US anti-missile systems will be placed in Poland despite world powers reaching an agreement on Iran’s nuclear program, John A. Heffern, US Deputy Secretary of State for Europe and Eurasia, said.
“The deal with Tehran doesn’t include missiles, therefore the threat remains,” Heffern told PolishRzeczpospolita newspaper Tuesday, adding that he was speaking about Iranian rockets without nuclear warheads.
According to the US diplomat, the construction of AMD components in the village of Redzikowo near the northern Polish town of Slupsk starts next year – as scheduled – and will be completed in 2018.
Washington’s plans to install anti-missile systems in Eastern Europe have been one of the biggest stumbling blocks in US-Russia relations.

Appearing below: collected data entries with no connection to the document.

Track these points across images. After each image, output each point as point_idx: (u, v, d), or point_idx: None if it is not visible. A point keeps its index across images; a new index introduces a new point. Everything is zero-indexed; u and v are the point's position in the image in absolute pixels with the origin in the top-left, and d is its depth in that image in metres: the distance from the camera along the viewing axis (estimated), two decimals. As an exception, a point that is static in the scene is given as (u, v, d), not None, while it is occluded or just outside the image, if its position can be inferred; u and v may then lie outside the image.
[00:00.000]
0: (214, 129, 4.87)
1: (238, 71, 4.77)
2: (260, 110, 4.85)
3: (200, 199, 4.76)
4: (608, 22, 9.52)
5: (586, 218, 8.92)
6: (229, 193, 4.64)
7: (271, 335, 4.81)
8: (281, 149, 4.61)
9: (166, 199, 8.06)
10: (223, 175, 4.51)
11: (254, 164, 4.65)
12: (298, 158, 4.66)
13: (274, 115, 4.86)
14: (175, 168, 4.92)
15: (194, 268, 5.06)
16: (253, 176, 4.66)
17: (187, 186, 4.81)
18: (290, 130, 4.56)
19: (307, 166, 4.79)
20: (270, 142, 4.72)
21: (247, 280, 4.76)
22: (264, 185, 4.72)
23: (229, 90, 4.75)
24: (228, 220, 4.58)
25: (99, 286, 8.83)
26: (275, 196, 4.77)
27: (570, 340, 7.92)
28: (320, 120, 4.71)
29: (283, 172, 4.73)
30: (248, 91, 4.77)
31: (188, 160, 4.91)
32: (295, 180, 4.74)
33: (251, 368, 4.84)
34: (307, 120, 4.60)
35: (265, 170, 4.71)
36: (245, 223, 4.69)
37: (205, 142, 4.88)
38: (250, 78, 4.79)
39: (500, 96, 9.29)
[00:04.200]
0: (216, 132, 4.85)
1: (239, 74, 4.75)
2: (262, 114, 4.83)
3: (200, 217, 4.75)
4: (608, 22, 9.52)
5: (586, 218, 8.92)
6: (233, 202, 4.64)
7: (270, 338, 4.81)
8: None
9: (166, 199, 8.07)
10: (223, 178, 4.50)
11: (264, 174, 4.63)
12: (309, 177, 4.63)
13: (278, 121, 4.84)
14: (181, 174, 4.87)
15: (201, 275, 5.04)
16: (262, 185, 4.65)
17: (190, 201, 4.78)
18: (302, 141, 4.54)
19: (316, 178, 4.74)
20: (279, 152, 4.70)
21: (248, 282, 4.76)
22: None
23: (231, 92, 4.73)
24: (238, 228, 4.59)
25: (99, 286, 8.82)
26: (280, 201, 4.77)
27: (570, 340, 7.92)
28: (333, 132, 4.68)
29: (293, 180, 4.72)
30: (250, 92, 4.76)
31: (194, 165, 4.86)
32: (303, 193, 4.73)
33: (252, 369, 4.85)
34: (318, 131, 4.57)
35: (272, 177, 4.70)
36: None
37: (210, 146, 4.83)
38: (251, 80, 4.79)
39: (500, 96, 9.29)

Moscow refused to believe American explanations that the shield is needed to counter a possible attack from nuclear-capable Iran, considering it a threat to Russia’s national security.

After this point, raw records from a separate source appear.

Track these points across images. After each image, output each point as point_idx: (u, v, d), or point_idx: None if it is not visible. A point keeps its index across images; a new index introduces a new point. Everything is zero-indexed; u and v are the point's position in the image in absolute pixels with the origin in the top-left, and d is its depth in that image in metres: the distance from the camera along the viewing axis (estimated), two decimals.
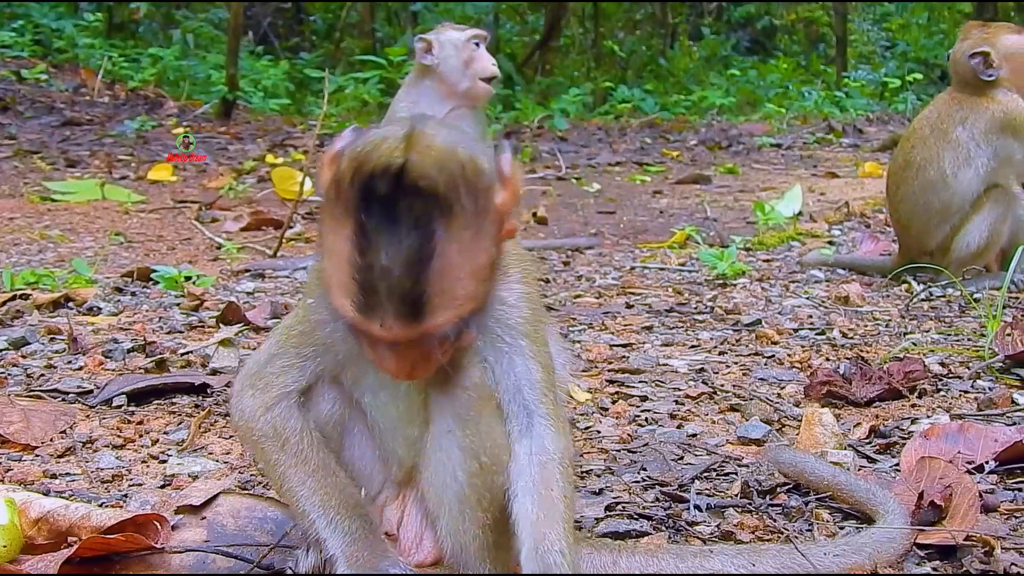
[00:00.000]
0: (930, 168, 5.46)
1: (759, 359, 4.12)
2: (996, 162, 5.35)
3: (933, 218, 5.46)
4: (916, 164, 5.53)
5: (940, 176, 5.42)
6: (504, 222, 1.93)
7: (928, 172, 5.47)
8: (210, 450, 3.08)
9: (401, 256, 1.77)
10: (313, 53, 20.54)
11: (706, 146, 13.72)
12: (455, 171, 1.82)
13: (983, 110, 5.38)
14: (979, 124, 5.38)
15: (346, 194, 1.83)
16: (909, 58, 22.40)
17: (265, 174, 10.02)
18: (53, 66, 15.64)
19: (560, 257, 6.68)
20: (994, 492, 2.65)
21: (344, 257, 1.81)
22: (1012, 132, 5.34)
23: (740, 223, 8.02)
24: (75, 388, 3.59)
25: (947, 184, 5.41)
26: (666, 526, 2.52)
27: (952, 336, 4.42)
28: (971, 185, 5.38)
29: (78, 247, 6.75)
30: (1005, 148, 5.34)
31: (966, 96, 5.49)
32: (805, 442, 3.03)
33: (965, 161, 5.37)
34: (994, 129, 5.35)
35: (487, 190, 1.88)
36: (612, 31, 23.53)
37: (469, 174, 1.85)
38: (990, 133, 5.35)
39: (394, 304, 1.79)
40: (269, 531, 2.34)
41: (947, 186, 5.41)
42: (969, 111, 5.42)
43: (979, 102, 5.41)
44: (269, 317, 4.70)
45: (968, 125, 5.39)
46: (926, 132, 5.56)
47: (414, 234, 1.78)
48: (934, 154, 5.45)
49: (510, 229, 1.97)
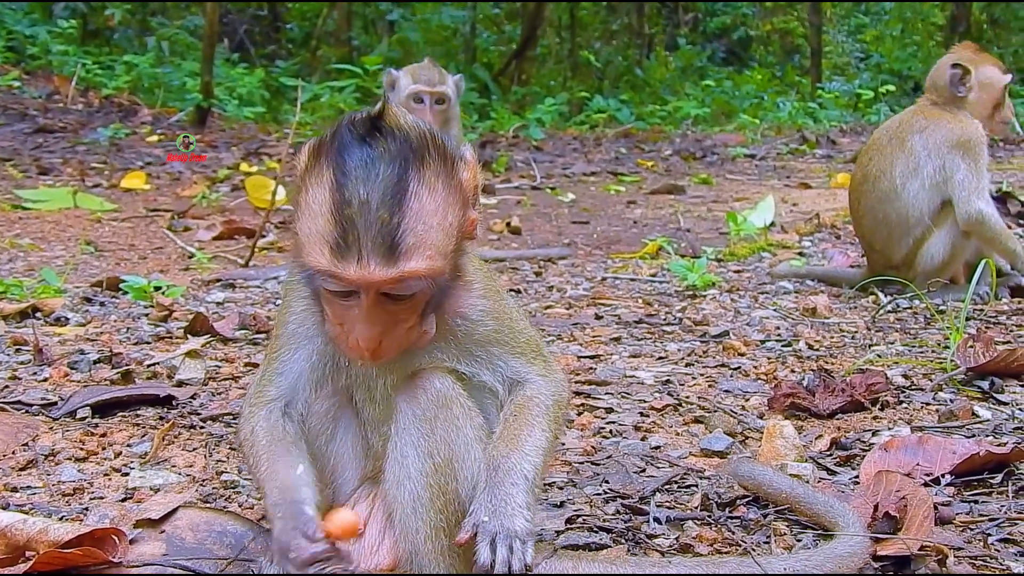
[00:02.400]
0: (884, 179, 5.56)
1: (725, 371, 4.14)
2: (941, 176, 5.43)
3: (893, 231, 5.52)
4: (872, 176, 5.64)
5: (892, 186, 5.52)
6: (468, 200, 2.04)
7: (882, 183, 5.57)
8: (173, 463, 3.07)
9: (379, 189, 1.89)
10: (289, 61, 20.50)
11: (681, 156, 13.78)
12: (424, 128, 1.99)
13: (943, 124, 5.48)
14: (935, 136, 5.47)
15: (327, 147, 1.96)
16: (883, 70, 22.58)
17: (239, 182, 9.99)
18: (26, 73, 15.55)
19: (532, 267, 6.69)
20: (951, 504, 2.68)
21: (322, 203, 1.92)
22: (962, 152, 5.41)
23: (713, 233, 8.06)
24: (39, 400, 3.57)
25: (898, 195, 5.50)
26: (625, 539, 2.53)
27: (916, 348, 4.46)
28: (919, 197, 5.45)
29: (48, 256, 6.72)
30: (952, 165, 5.41)
31: (932, 109, 5.59)
32: (766, 454, 3.05)
33: (913, 171, 5.46)
34: (947, 144, 5.43)
35: (452, 158, 2.01)
36: (588, 41, 23.62)
37: (436, 136, 2.02)
38: (942, 147, 5.44)
39: (371, 238, 1.88)
40: (228, 544, 2.34)
41: (898, 196, 5.50)
42: (929, 122, 5.52)
43: (942, 116, 5.51)
44: (237, 328, 4.69)
45: (925, 135, 5.49)
46: (884, 142, 5.67)
47: (391, 170, 1.91)
48: (888, 163, 5.55)
49: (471, 223, 2.05)
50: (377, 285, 1.92)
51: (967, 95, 5.49)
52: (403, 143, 1.94)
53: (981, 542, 2.44)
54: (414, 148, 1.95)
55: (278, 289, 5.77)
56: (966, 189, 5.36)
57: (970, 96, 5.49)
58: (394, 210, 1.89)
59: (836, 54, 26.44)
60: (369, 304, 1.95)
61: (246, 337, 4.62)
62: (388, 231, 1.88)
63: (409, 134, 1.96)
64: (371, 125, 1.96)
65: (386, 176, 1.90)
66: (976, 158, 5.40)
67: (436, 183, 1.95)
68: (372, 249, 1.88)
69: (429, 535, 2.10)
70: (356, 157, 1.92)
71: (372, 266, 1.89)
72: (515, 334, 2.22)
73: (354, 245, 1.88)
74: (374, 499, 2.25)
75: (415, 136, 1.96)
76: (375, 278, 1.90)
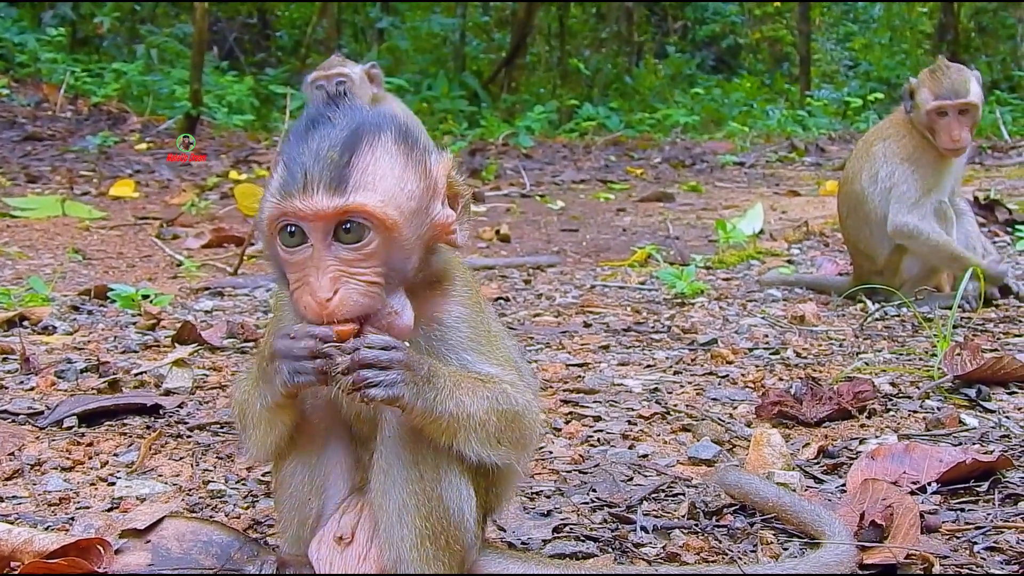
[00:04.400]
0: (856, 180, 5.66)
1: (713, 379, 4.15)
2: (889, 183, 5.49)
3: (874, 231, 5.57)
4: (849, 178, 5.76)
5: (860, 187, 5.61)
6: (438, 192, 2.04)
7: (855, 184, 5.67)
8: (160, 472, 3.06)
9: (332, 138, 1.95)
10: (279, 69, 20.52)
11: (670, 164, 13.82)
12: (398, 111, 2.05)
13: (902, 136, 5.55)
14: (894, 145, 5.54)
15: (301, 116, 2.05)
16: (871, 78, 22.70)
17: (228, 190, 10.00)
18: (15, 80, 15.54)
19: (522, 275, 6.70)
20: (937, 512, 2.68)
21: (278, 161, 2.00)
22: (910, 164, 5.47)
23: (702, 241, 8.08)
24: (25, 409, 3.55)
25: (866, 198, 5.58)
26: (612, 548, 2.53)
27: (904, 356, 4.47)
28: (883, 202, 5.51)
29: (37, 264, 6.70)
30: (900, 174, 5.47)
31: (901, 119, 5.64)
32: (753, 463, 3.05)
33: (874, 176, 5.55)
34: (900, 154, 5.50)
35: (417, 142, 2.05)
36: (578, 49, 23.67)
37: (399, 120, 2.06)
38: (896, 156, 5.51)
39: (319, 171, 1.92)
40: (214, 554, 2.34)
41: (866, 199, 5.58)
42: (894, 131, 5.59)
43: (902, 128, 5.58)
44: (225, 336, 4.68)
45: (888, 142, 5.57)
46: (860, 147, 5.82)
47: (346, 131, 1.96)
48: (859, 167, 5.66)
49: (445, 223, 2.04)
50: (324, 215, 1.91)
51: (912, 113, 5.51)
52: (361, 113, 2.01)
53: (967, 550, 2.45)
54: (374, 119, 2.01)
55: (267, 297, 5.76)
56: (900, 201, 5.44)
57: (911, 115, 5.52)
58: (346, 153, 1.94)
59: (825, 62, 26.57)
60: (319, 244, 1.93)
61: (234, 346, 4.61)
62: (337, 166, 1.92)
63: (368, 110, 2.04)
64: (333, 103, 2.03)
65: (342, 132, 1.96)
66: (921, 174, 5.44)
67: (395, 150, 1.99)
68: (319, 181, 1.91)
69: (415, 543, 2.09)
70: (315, 119, 1.99)
71: (318, 195, 1.91)
72: (492, 346, 2.18)
73: (301, 179, 1.92)
74: (362, 508, 2.24)
75: (376, 112, 2.04)
76: (320, 206, 1.90)
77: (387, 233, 1.95)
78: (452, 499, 2.10)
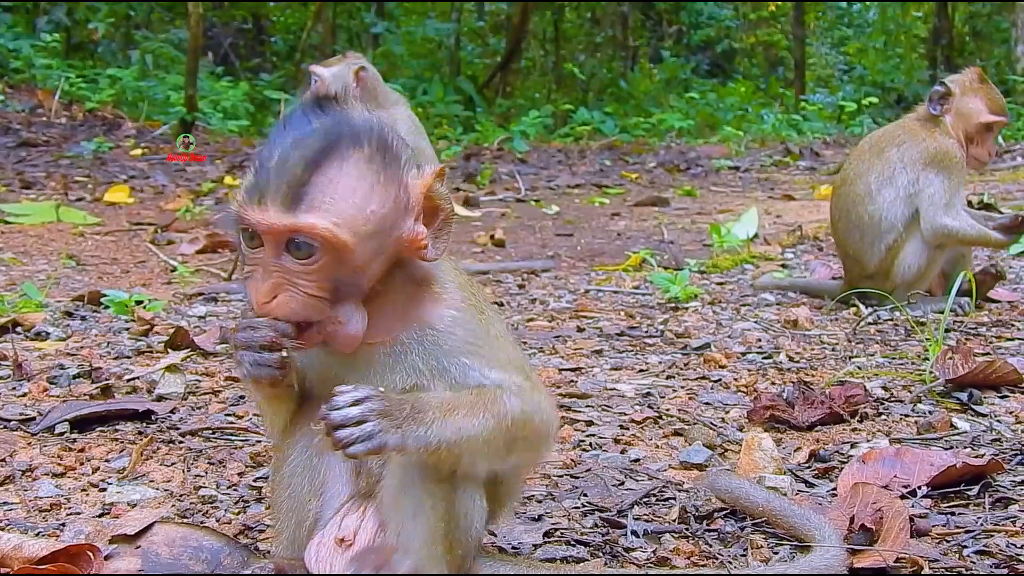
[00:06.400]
0: (859, 182, 5.68)
1: (706, 383, 4.15)
2: (914, 188, 5.52)
3: (866, 234, 5.60)
4: (850, 179, 5.77)
5: (866, 190, 5.63)
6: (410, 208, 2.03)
7: (857, 186, 5.68)
8: (151, 478, 3.06)
9: (301, 150, 1.96)
10: (274, 74, 20.53)
11: (665, 168, 13.83)
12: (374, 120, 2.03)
13: (920, 140, 5.58)
14: (911, 151, 5.57)
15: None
16: (866, 82, 22.75)
17: (223, 196, 9.99)
18: (9, 86, 15.53)
19: (516, 280, 6.70)
20: (927, 516, 2.69)
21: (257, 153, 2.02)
22: (936, 168, 5.51)
23: (696, 245, 8.09)
24: (17, 415, 3.55)
25: (872, 199, 5.60)
26: (603, 552, 2.53)
27: (896, 360, 4.48)
28: (893, 204, 5.55)
29: (31, 270, 6.70)
30: (924, 180, 5.51)
31: (913, 123, 5.71)
32: (745, 467, 3.06)
33: (889, 179, 5.58)
34: (922, 159, 5.54)
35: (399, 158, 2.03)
36: (573, 54, 23.71)
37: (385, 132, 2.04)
38: (918, 162, 5.54)
39: (278, 185, 1.94)
40: (204, 560, 2.34)
41: (872, 200, 5.60)
42: (908, 137, 5.63)
43: (920, 133, 5.61)
44: (218, 342, 4.68)
45: (903, 148, 5.60)
46: (865, 148, 5.83)
47: (321, 141, 1.96)
48: (865, 168, 5.68)
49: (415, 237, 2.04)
50: (274, 230, 1.95)
51: (942, 115, 5.56)
52: (342, 122, 2.00)
53: (957, 554, 2.45)
54: (352, 130, 1.99)
55: None
56: (934, 205, 5.48)
57: (946, 118, 5.57)
58: (309, 170, 1.94)
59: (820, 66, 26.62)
60: (269, 251, 1.98)
61: (227, 351, 4.61)
62: (296, 183, 1.93)
63: (352, 118, 2.01)
64: (318, 105, 2.02)
65: (313, 143, 1.96)
66: (949, 175, 5.48)
67: (365, 168, 1.98)
68: (276, 195, 1.93)
69: (426, 541, 2.08)
70: (292, 125, 2.00)
71: (271, 210, 1.93)
72: (492, 349, 2.14)
73: (263, 189, 1.95)
74: (364, 511, 2.24)
75: (359, 121, 2.01)
76: (271, 221, 1.94)
77: (337, 254, 1.97)
78: (466, 504, 2.11)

After Tehran agreed to curb its controversial nuclear program in exchange of easing of international sanction, Russia’s foreign minister, Sergey Lavrov, said that Washington’s AMD plans had no justification anymore.
“We all probably remember that in April 2009 in Prague [US] President [Barack] Obama said that if the Iran nuclear program issue is sorted out, then the task of creating the European segment of the missile defense system would disappear,” Lavrov stated at a press conference in Vienna.
In his interview with Rzeczpospolita, Heffern also said that NATO isn’t going set up permanent bases in Poland.